[Lesson Applied Visual Design: Learn How Bezier Curves Work] According to the explenation the x-axis is time, and the y-axis is the change in animation. Both axis move between 0 to 1. There are 4 points. p0, is the starting point (0,0), and p3 is the ending point (1,1). We are left to decide on p1 and p2 and provide them in this stracture (x1, y1, x2, y2). In the following lesson [Applied Visual Design: Use a Bezier Curve to Move a Graphic] we are given this code for a Cubic Bezier:
animation-timing-function: cubic-bezier(0, 0, 0.58, 1);
To me it doesn’t make any sense. p1 is exactly the same point as p0. As if it says to the fucntion, in 0% of the time you’ll have 0% of change in the animation. Am I missing something?
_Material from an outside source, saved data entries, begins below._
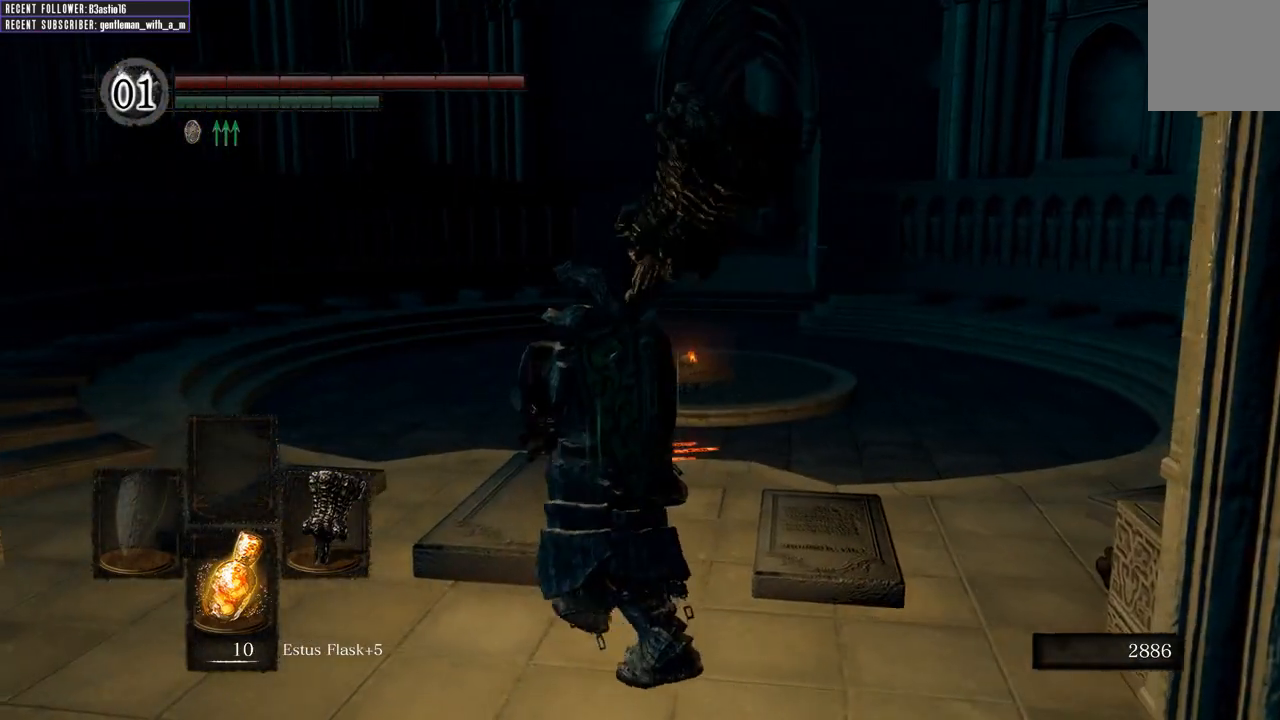
{"buttons": [], "left_stick": "center", "right_stick": "center", "events": [[217, "left_stick", "left"], [350, "left_stick", "center"]]}
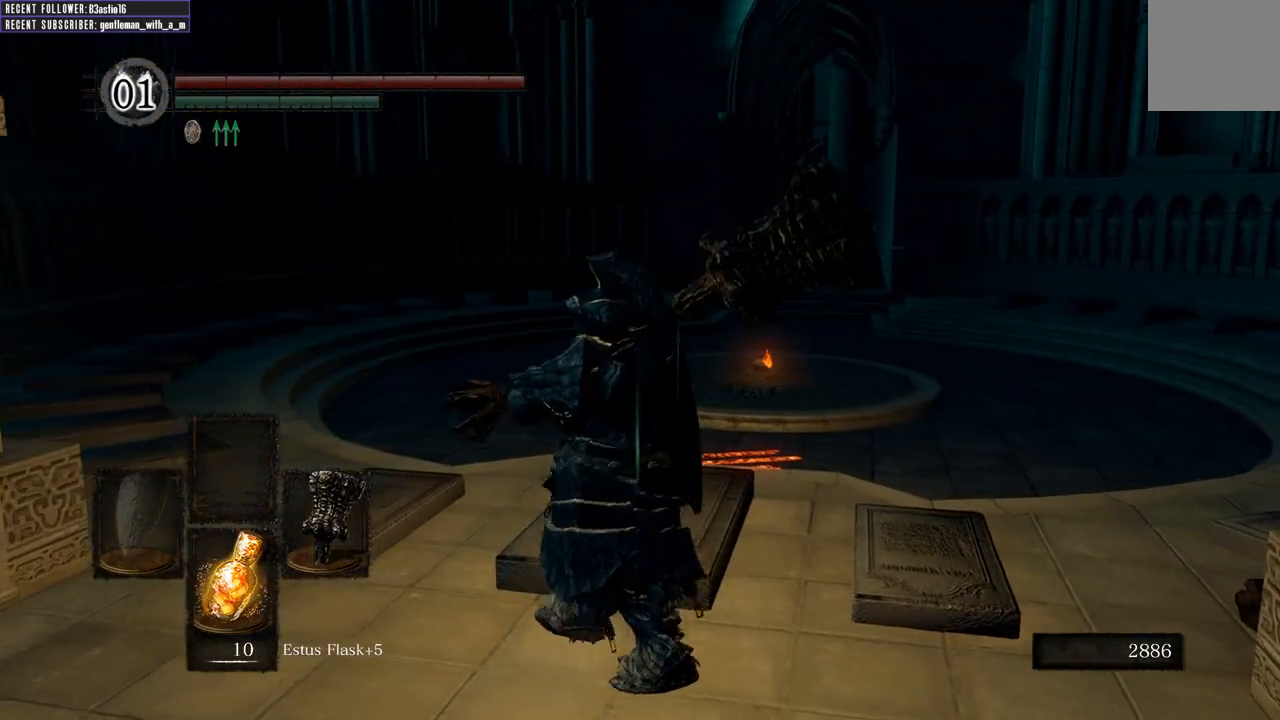
{"buttons": [], "left_stick": "up", "right_stick": "center", "events": [[417, "left_stick", "up"]]}
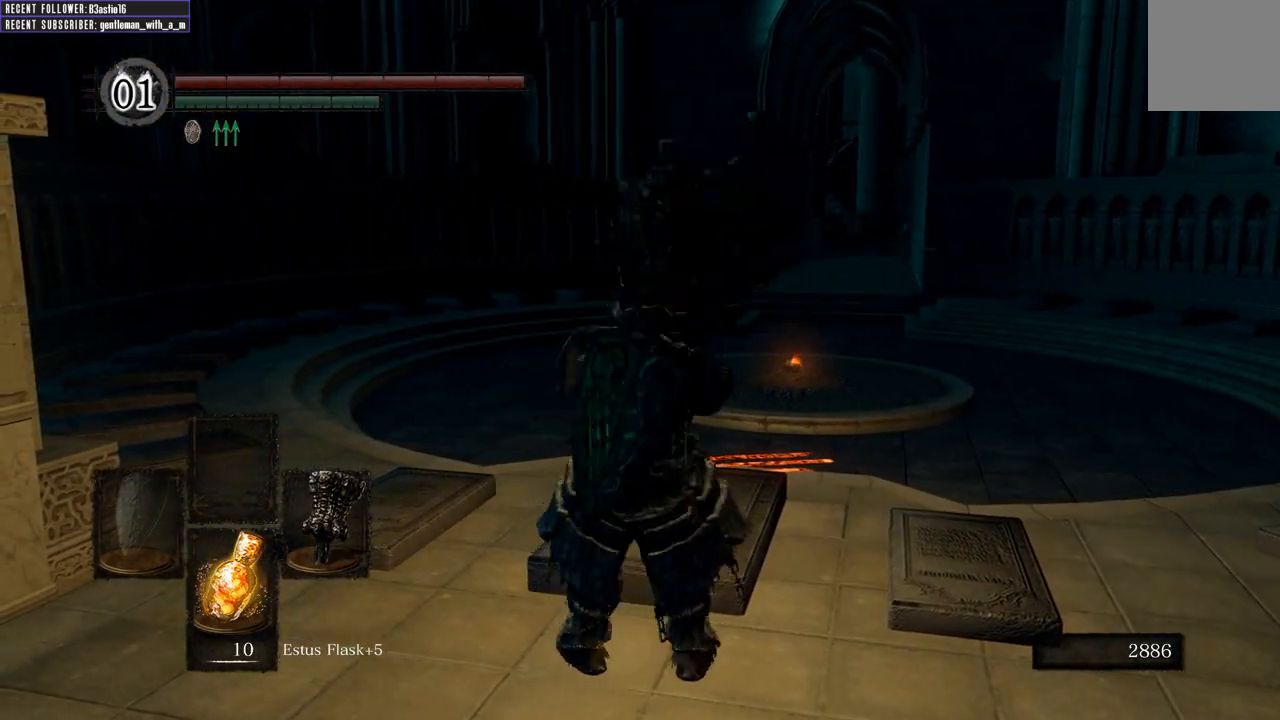
{"buttons": [], "left_stick": "center", "right_stick": "center", "events": [[83, "left_stick", "center"]]}
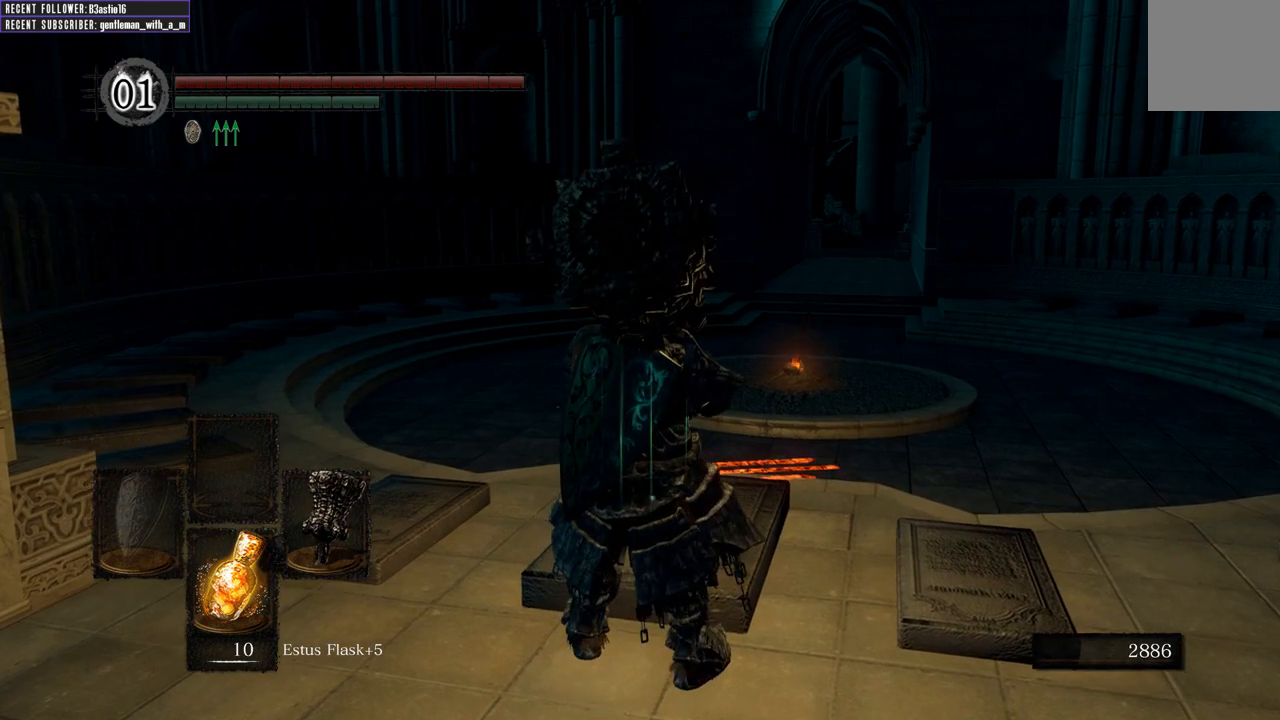
{"buttons": [], "left_stick": "center", "right_stick": "center", "events": []}
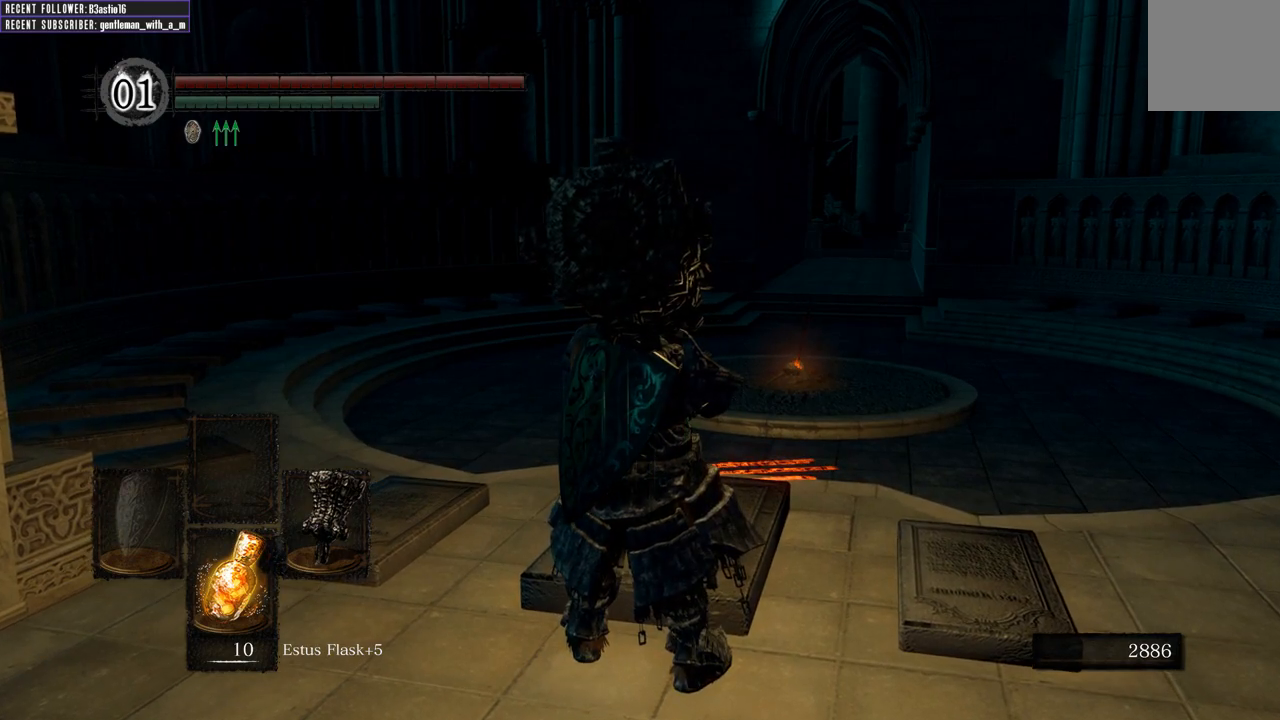
{"buttons": [], "left_stick": "center", "right_stick": "center", "events": []}
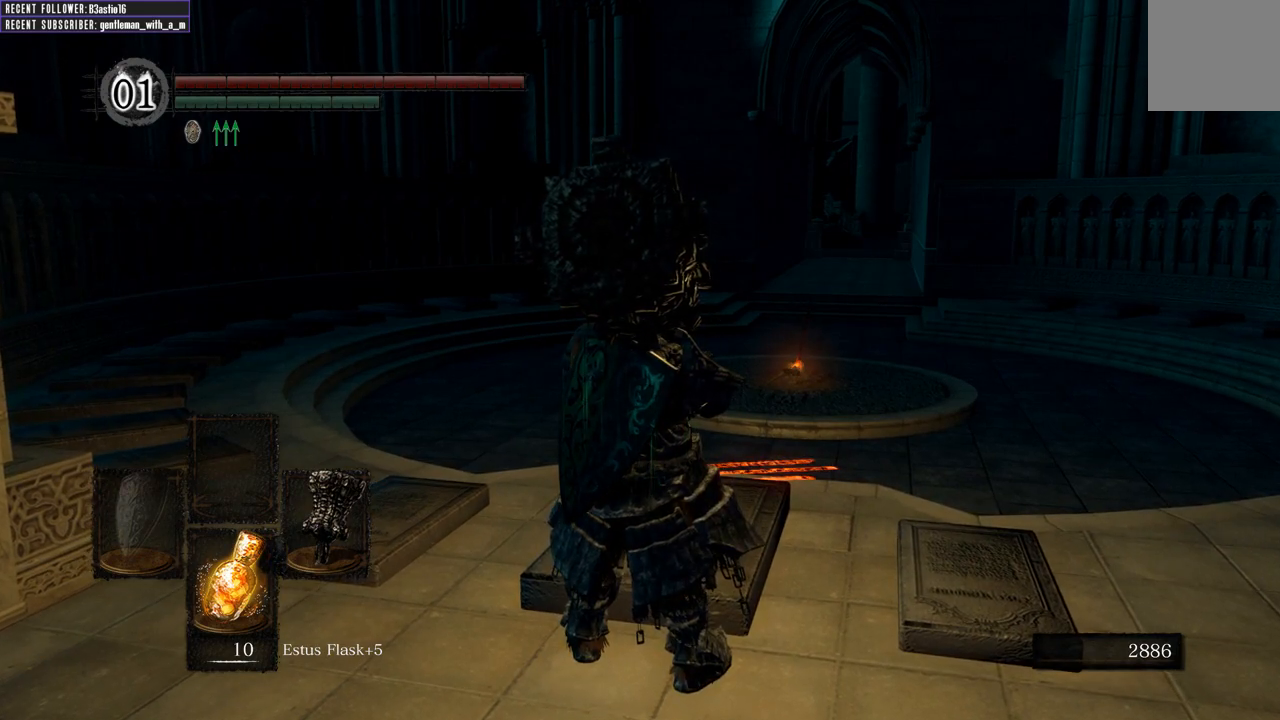
{"buttons": [], "left_stick": "center", "right_stick": "center", "events": []}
Nope, that’s exactly it. That will give the function an upward slope starting around 58% of the animation.
This website http://cubic-bezier.com/#.14,.56,.86,.57 does an amazing job at explaining the Cubic Bezier function interactively. Simply move the pink and bluish points.
The example give (0.25, 0.25, 0.75, 0.75) is case in which the curve (in this case linear line) goes through both points. Since it was the example, I expected it to be the general role, which is not the case.
4 Likes
@PortableStick Please refer to my last message.
How can I let those responsible of the curriculum to notice my suggestion?
You can make you case at Github in the FCC Issues page.
@carpben Thanks a lot. That animation at http://cubic-bezier.com/#0,0,.56,1 really does help explain.
Those coordinates represents pink and blue dots from the image
get your hands to try http://cubic-bezier.com/
so you will understand how the coordinate works.